# Truma boiler safety dump valve



## dco (Oct 26, 2009)

Burstner Elegance 686 safety dump valve releases at approx 8 degrees can this be adjusted to a lower setting ie 3 or 4 degrees (similar to what our Hymer 655 was)?
Any tips how to prevent rain water leak into lower rear storage compartment this happens when the vehicle is parked up.


----------



## greygit (Apr 15, 2007)

*Re: truama boiler safety dump valve*



dco said:


> burstner elegance 686 safety dump valve releases at approx 8 degrees ican this be adjusted to a lower setting ie 3 or 4 degrees (similar to what our hymer 655 was)?
> any tips how to prevent rain water leak into lower rear storage compartment this happens when the vehicle is parked up.


Know what you mean re the dump valve it is a pain in the a** when it does this at a relatively high temp...for the Uk.
I'll be interested to see if it can be adjusted.
Gary


----------



## GEMMY (Jun 19, 2006)

A clothes peg is the suggested adjustment. :lol: 

tony


----------



## sideways (Jun 2, 2008)

Mine is in an underbed locker near a blown air pipe and is not too bad, My mate has a burstner and its in an outside locker with no access from inside, its always dumping, I know its defeating the object but we insulated the valve, as every where he went he lost his water.It must be the way some are piped as i lose all my water from the tank if it opens.


----------



## Jezport (Jun 19, 2008)

Try parking the van the other way to stop rain getting in, it may just be the direction of the rain against the seal.


----------



## Citysafe (Feb 5, 2006)

Dump value - when risk of freezing goes - split a wooden clothes peg into 2 parts - stick your figure inside the casing where the button is and feel where the mechanical parts are moving and then ram the half clothes peg in - no more dumping.


----------



## summerholiday (Aug 17, 2010)

We've just bought a burstner and we can't get the fresh water to stay in the tank, I'm wondering if this is the problem.

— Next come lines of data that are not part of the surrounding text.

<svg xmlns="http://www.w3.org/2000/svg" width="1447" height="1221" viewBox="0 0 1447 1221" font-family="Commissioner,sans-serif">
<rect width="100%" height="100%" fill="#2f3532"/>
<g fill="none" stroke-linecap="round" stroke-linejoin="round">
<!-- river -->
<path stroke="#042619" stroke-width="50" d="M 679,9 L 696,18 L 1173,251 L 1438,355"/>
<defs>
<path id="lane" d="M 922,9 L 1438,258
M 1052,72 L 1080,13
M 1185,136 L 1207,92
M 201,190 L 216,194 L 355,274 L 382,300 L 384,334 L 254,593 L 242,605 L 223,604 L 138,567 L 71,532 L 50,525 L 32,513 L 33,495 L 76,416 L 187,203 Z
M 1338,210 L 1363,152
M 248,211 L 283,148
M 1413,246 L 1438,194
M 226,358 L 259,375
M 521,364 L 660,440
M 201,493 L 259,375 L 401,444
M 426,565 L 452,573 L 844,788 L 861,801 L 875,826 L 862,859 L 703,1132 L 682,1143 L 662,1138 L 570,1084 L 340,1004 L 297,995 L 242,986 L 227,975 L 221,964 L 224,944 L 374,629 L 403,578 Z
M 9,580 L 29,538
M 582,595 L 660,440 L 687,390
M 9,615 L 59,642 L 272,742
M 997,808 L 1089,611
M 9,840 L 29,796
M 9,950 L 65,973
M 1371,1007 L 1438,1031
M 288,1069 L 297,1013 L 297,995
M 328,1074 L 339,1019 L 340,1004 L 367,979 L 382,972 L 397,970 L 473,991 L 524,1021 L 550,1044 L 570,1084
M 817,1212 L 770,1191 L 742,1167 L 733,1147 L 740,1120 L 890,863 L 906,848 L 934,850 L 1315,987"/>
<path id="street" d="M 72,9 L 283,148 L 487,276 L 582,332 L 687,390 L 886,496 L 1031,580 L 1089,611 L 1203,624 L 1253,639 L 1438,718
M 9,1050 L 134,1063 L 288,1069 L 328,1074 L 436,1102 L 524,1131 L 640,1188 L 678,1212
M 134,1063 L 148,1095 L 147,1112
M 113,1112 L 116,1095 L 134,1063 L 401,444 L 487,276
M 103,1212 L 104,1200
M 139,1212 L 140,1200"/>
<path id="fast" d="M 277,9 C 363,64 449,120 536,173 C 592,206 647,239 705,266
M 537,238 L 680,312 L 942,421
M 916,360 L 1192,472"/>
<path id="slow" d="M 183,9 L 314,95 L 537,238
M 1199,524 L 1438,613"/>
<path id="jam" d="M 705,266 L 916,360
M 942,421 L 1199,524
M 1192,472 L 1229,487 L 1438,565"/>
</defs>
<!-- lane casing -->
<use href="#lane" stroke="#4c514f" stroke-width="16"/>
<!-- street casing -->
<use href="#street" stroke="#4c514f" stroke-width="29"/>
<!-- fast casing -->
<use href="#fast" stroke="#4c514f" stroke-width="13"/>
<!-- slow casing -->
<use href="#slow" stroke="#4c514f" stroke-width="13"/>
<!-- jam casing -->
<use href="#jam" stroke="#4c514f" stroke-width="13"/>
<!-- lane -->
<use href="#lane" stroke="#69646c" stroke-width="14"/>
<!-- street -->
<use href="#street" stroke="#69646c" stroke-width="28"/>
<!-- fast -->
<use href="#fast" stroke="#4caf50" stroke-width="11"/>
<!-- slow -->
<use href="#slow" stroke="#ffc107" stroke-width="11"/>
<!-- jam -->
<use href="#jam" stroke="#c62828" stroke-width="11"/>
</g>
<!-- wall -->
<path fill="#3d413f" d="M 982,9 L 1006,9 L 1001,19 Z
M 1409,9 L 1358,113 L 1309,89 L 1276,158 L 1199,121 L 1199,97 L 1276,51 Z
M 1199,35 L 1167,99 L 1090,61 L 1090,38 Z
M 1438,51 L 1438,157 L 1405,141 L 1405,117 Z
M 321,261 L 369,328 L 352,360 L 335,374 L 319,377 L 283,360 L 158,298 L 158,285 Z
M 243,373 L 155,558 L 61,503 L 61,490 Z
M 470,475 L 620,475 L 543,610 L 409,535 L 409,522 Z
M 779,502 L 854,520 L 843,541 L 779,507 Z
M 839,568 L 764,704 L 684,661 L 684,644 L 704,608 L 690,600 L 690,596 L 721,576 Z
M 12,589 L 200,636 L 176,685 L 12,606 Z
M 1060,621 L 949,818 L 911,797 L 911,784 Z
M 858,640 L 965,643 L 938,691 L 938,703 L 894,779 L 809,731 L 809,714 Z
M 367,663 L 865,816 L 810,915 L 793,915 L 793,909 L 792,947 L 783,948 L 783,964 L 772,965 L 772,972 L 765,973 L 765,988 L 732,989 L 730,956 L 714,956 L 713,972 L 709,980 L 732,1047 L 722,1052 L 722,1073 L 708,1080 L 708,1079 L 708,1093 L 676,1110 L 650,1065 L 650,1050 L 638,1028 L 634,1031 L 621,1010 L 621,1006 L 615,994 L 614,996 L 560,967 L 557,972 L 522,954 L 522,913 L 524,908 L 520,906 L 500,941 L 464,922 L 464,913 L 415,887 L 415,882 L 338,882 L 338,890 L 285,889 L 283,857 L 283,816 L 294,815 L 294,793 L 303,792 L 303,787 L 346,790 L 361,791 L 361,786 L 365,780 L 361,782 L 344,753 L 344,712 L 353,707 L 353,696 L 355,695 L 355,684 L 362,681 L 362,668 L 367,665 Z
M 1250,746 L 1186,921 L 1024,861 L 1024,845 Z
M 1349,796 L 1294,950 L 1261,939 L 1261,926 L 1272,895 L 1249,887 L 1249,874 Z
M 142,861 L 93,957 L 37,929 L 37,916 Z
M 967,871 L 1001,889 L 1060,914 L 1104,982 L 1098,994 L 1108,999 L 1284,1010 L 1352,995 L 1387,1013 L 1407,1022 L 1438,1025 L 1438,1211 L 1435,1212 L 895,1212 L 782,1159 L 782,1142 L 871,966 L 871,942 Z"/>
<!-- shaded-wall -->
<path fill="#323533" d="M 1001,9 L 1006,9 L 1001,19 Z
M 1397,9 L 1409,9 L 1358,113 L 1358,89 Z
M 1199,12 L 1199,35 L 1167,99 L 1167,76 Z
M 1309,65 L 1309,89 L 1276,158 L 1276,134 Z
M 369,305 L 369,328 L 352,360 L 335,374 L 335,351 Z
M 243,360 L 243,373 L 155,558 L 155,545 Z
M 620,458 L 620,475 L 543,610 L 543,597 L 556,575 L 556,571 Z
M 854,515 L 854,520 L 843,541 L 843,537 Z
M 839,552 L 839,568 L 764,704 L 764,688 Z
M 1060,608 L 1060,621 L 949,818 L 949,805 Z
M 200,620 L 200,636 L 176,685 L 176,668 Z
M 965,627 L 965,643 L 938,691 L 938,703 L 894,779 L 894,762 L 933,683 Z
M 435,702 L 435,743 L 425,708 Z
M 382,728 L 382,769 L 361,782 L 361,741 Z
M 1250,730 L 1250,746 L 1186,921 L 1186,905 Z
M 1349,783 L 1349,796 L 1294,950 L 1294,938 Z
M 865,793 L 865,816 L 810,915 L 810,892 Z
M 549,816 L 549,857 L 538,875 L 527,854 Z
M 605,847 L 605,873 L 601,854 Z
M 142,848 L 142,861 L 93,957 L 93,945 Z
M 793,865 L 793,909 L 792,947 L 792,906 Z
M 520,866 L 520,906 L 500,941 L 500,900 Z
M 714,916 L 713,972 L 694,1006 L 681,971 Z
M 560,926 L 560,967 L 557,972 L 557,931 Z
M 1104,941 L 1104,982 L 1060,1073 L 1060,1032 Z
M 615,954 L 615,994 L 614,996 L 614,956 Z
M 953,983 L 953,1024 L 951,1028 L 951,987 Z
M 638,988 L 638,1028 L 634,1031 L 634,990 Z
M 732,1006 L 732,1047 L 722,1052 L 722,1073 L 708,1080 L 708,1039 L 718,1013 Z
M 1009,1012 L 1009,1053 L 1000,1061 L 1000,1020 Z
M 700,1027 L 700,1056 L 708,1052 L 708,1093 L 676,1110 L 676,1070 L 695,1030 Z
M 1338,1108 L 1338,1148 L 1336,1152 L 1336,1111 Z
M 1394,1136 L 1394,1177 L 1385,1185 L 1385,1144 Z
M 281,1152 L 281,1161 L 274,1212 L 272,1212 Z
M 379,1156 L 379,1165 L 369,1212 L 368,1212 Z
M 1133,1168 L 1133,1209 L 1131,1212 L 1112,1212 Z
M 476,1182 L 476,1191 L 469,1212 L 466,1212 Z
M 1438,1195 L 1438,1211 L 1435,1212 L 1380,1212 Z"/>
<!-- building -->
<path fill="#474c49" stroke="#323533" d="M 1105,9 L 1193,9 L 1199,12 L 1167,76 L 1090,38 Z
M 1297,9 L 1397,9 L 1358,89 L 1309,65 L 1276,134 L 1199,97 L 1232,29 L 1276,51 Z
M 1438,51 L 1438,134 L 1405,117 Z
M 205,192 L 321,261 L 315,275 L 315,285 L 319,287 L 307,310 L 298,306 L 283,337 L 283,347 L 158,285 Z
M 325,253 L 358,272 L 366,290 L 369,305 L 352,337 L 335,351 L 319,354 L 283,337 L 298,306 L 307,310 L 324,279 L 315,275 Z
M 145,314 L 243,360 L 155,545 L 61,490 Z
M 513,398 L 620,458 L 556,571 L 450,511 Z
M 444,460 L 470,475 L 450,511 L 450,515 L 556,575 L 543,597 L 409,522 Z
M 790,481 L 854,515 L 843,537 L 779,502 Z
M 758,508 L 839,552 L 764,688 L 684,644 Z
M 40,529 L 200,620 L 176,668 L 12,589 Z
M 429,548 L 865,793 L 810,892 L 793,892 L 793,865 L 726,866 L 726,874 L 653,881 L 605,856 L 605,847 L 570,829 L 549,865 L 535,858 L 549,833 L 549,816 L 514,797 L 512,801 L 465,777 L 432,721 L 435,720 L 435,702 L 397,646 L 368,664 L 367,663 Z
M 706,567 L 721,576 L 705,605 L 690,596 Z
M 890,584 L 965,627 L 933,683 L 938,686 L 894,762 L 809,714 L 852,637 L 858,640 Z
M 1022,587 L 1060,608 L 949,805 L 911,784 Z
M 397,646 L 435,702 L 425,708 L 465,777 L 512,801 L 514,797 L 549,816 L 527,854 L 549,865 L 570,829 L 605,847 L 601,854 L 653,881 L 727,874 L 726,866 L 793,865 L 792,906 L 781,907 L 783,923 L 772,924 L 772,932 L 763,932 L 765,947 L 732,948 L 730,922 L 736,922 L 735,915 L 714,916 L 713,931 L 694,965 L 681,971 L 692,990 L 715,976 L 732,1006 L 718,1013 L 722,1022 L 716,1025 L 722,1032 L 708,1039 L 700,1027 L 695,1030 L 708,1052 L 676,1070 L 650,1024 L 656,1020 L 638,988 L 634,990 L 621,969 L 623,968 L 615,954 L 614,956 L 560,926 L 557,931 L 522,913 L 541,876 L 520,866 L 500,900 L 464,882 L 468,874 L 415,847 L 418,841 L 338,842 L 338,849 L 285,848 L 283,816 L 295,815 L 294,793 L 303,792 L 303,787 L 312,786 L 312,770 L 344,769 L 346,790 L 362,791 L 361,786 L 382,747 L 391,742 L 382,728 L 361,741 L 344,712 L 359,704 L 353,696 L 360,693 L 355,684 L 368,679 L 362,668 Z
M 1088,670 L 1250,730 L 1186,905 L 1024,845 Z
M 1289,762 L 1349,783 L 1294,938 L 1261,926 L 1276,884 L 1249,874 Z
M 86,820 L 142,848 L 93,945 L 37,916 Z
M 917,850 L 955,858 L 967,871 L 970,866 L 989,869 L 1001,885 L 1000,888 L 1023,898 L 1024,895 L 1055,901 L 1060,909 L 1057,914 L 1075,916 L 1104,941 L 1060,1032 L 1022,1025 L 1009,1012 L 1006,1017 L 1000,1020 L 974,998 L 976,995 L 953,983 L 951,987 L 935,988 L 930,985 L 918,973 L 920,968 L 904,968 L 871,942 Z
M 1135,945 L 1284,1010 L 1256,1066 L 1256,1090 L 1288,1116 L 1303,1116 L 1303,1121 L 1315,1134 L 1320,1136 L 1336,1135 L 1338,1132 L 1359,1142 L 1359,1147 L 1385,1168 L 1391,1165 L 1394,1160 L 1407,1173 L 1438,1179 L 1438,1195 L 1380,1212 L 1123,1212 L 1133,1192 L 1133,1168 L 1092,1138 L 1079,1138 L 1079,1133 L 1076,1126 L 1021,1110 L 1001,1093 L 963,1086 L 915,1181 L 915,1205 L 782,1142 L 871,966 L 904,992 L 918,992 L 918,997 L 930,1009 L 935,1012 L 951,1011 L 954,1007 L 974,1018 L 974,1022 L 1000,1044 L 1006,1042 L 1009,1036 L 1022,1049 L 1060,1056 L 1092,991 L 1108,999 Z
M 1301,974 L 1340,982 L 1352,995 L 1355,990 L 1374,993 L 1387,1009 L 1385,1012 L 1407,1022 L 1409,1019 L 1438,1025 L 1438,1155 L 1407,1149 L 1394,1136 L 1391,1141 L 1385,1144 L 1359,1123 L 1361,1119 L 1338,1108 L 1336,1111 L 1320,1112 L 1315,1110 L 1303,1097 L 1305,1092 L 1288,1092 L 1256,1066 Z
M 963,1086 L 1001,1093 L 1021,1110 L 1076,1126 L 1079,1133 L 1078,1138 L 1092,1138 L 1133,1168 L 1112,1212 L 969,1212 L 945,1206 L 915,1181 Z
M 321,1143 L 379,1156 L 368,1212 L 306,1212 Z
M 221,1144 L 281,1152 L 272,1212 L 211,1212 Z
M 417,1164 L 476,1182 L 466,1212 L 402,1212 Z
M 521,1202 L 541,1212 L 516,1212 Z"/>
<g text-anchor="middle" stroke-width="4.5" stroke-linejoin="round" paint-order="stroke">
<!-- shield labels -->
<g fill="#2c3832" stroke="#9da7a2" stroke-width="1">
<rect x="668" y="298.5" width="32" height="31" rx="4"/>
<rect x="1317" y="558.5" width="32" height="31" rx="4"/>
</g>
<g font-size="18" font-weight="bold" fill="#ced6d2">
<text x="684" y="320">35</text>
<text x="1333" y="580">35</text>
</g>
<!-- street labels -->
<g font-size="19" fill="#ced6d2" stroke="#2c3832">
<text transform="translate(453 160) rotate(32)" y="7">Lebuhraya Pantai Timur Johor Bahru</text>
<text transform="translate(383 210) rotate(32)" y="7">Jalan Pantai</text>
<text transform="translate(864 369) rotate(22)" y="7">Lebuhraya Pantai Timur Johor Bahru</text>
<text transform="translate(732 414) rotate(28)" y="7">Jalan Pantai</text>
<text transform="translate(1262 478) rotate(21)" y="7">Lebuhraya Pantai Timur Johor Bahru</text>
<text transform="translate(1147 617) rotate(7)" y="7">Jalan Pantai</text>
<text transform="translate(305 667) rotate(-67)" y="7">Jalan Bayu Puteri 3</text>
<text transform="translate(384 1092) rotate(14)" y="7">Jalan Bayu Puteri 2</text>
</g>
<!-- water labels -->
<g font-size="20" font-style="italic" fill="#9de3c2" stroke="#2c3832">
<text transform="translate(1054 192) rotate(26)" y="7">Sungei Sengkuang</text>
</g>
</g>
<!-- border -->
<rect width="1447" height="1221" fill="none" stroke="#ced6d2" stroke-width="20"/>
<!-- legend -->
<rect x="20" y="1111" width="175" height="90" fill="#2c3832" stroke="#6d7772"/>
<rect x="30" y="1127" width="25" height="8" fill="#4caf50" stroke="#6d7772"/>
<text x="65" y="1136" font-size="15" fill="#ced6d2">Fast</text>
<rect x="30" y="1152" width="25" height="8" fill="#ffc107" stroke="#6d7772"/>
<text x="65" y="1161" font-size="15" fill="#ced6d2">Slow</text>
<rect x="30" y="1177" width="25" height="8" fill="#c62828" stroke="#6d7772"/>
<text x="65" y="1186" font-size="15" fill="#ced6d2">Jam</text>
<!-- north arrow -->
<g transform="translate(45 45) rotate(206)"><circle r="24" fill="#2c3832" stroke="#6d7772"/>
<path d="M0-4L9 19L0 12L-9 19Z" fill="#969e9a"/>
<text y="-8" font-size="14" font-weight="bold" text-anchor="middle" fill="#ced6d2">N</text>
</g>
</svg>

Whenever we fill it up, it just empties even though the valve is set as closed.

We did think it was an electrical fault. Maybe we'll try the peg...


----------



## Dick1234 (Jun 15, 2008)

I vote for the peg, works a treat. Just clamp it round red roundy thing and bobs your uncle (not big on techy terms tonight).

If the tank is draining Summerholiday make sure the red roundy thing is pulled up, this is the closed position and not donw as you might expect. Failing that are you sure that the drain plug in the bottom of the tank is in? Often pulled out as part pre delivery checks ( your not told that it has been re-seated), should be acessed via the top of the tank?

Regards

Dick


----------



## summerholiday (Aug 17, 2010)

hhmm thanks Dick. Red roundy thing is up and the plug is firmly in, complete mystery. Not wanting to hijack this thread I'll start a new one.


----------